Last edited: Dec 21, 2007
4. Dec 22, 2007

pervect

Staff Emeritus
Combining the following formulae:

$$P = \sigma A T^4,$$

$$\sigma = \frac {2 {\pi }^{5}{k}^{4}}{15 {h}^{3}{c}^{2}}$$

$$T = \frac {h{c}^{3}}{16 {\pi }^{2}\,kG\,M}$$

$$A = 4 \pi r_s^2$$

$$r_s = \frac{2GM}{c^2}$$

I get the following expression for P, the power radiated at infinity:

$$\frac {h{c}^{6}}{30720 \, {\pi }^{2}{G}^{2}{M}^{2}}$$

where:
h is planck's constant
c is the speed of light
G is the gravitational constant
$\hbar = h / 2 \pi$
k is Boltzman's constant.

Substituting for hbar in terms of h makes the above answer the same as this current wikipedia article, and also this semi-random webpage

The lifetime of the black hole should be Mc^2 / P, where M is the mass of the black hole (Mc^2 is the "energy at infinity" of the black hole, and P is the "power radiated at infinity", so the ratio should be the lifetime of the black hole).
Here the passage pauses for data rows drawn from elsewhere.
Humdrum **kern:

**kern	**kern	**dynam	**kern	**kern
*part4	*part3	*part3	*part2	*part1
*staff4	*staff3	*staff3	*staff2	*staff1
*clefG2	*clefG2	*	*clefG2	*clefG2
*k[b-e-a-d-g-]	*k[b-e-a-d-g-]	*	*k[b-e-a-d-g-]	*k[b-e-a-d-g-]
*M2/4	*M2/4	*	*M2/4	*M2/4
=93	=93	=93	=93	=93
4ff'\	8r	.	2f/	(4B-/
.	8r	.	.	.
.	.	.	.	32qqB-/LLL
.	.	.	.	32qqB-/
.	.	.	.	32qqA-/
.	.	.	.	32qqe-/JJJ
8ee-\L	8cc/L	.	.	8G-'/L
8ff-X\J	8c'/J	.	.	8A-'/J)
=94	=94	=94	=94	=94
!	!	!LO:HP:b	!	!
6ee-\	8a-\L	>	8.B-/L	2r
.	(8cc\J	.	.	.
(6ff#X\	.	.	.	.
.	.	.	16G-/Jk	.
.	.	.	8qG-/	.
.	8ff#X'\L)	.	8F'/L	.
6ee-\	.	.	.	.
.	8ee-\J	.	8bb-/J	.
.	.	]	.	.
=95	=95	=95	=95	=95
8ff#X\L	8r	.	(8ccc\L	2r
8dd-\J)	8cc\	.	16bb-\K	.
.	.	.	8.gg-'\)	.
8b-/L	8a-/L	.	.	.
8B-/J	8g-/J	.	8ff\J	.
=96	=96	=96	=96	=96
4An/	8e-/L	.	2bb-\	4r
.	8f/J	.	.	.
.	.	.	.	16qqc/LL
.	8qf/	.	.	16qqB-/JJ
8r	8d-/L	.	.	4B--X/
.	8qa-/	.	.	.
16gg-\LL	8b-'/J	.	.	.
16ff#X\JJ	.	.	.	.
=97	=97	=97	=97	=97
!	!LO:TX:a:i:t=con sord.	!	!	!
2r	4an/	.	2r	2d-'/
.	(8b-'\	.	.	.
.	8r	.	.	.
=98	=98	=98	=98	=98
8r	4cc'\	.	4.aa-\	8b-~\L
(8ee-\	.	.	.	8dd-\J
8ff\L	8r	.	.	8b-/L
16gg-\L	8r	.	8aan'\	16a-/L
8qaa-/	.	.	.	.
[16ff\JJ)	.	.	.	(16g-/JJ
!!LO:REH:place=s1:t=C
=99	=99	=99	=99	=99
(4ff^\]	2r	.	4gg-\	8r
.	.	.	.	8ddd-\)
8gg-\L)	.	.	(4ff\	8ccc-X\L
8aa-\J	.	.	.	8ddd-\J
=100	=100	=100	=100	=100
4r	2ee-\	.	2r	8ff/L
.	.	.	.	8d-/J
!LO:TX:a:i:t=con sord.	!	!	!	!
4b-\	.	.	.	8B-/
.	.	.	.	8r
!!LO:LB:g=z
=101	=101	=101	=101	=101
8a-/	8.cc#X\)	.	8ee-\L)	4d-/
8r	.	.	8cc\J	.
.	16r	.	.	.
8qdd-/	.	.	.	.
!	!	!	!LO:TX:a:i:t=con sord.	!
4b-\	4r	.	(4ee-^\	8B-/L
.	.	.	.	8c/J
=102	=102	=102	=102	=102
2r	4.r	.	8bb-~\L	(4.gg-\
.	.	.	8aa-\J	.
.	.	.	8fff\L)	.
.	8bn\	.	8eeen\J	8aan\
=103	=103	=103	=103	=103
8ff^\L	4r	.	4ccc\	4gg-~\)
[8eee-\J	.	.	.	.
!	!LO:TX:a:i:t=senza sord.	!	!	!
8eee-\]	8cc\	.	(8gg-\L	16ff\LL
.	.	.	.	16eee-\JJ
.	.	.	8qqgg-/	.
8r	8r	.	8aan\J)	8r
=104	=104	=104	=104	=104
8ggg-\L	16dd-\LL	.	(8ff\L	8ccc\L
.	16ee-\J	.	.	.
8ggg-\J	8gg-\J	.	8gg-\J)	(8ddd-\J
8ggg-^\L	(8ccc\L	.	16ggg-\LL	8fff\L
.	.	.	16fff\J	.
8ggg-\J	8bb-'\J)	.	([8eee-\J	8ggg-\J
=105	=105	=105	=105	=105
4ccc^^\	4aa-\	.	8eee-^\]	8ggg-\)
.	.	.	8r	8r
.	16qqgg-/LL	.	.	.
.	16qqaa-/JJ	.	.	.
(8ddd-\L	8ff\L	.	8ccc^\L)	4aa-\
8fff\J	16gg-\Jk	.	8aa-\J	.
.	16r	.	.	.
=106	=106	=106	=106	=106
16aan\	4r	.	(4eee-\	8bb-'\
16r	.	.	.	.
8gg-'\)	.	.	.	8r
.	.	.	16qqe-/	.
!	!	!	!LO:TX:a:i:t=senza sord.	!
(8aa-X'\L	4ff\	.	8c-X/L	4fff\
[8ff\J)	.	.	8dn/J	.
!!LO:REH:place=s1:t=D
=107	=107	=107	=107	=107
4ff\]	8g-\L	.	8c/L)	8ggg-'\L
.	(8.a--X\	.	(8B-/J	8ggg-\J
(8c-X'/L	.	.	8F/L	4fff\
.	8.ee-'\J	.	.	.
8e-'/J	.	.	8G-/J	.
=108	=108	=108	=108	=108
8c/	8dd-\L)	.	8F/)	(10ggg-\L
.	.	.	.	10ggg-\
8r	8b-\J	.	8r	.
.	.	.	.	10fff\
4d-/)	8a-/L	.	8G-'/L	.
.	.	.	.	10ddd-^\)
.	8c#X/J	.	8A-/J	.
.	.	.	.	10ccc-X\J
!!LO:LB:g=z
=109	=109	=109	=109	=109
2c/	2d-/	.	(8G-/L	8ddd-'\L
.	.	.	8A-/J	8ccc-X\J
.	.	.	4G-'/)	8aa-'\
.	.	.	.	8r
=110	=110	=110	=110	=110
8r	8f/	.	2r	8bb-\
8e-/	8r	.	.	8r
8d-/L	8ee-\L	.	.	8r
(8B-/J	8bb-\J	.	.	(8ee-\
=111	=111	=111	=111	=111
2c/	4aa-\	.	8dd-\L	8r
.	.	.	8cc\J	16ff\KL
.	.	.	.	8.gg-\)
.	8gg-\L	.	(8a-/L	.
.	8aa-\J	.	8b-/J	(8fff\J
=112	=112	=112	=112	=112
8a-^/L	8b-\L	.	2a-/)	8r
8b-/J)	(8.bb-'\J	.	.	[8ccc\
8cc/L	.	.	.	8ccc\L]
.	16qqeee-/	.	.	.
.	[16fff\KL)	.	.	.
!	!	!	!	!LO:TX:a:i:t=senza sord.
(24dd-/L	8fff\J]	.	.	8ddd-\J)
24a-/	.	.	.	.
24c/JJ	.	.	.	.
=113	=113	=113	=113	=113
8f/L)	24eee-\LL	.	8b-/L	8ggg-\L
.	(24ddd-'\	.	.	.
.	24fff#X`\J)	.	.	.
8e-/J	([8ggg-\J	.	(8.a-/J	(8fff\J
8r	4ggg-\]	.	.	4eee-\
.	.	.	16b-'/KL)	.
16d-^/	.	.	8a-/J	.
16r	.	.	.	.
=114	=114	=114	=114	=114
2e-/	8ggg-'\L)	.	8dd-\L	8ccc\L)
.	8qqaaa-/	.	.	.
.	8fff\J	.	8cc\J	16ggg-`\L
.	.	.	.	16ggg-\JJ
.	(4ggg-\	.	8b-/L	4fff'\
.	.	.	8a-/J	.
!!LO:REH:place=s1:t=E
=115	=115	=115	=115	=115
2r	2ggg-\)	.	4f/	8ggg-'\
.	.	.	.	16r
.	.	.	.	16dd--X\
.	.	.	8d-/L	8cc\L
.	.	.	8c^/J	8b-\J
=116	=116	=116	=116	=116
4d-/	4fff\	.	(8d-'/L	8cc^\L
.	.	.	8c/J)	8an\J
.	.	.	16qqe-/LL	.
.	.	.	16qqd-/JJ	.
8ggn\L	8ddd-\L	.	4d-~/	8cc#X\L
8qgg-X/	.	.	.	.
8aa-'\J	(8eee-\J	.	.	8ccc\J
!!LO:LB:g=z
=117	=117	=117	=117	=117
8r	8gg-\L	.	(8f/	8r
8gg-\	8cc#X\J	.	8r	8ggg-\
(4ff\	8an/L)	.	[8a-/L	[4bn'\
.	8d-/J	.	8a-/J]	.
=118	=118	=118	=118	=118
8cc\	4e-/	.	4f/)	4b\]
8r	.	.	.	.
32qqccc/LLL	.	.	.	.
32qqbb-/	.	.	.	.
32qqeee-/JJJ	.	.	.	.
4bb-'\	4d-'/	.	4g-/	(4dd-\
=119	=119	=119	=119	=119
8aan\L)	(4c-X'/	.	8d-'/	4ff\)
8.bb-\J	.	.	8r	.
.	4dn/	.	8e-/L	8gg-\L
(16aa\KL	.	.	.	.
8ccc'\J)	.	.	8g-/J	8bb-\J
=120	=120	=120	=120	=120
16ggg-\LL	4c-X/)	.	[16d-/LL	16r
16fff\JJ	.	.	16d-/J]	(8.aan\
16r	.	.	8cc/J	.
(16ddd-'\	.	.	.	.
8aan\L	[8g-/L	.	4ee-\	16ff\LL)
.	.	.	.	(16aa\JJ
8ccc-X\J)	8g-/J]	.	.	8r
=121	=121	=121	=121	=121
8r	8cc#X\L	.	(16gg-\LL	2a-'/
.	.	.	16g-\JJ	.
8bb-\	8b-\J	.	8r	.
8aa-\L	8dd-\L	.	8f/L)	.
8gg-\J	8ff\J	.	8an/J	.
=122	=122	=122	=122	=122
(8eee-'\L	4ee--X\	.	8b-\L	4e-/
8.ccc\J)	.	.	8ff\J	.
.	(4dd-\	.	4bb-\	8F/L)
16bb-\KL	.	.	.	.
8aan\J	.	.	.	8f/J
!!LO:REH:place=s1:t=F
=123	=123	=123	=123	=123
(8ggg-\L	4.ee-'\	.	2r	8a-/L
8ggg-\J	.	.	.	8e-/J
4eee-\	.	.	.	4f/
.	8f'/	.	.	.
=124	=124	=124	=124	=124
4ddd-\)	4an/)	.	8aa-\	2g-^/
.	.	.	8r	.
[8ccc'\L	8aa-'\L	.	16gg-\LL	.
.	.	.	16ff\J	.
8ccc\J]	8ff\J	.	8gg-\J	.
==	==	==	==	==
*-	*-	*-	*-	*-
This gives an expression for the lifetime of the black hole of:

$$\frac {30720 \,{\pi }^{2}{G}^{2}}{{c}^{4}h} M^3= 2.52\,10^{-16} \frac{s}{kg^3} \,M^3$$

I get a lifetime of a solar mass black hole of 6.3e67 years, however some of the web sources seem to get a different figure in spite of using the same formula(?).

Last edited: Dec 22, 2007
5. Dec 22, 2007

George Jones

Staff Emeritus
Doing an accurate calculation is a fairly involved business, so books and webpages that make simplifying assumptions get results that range over several orders of magnitude.

I am going to put the details of the simplified calculation in a new thread.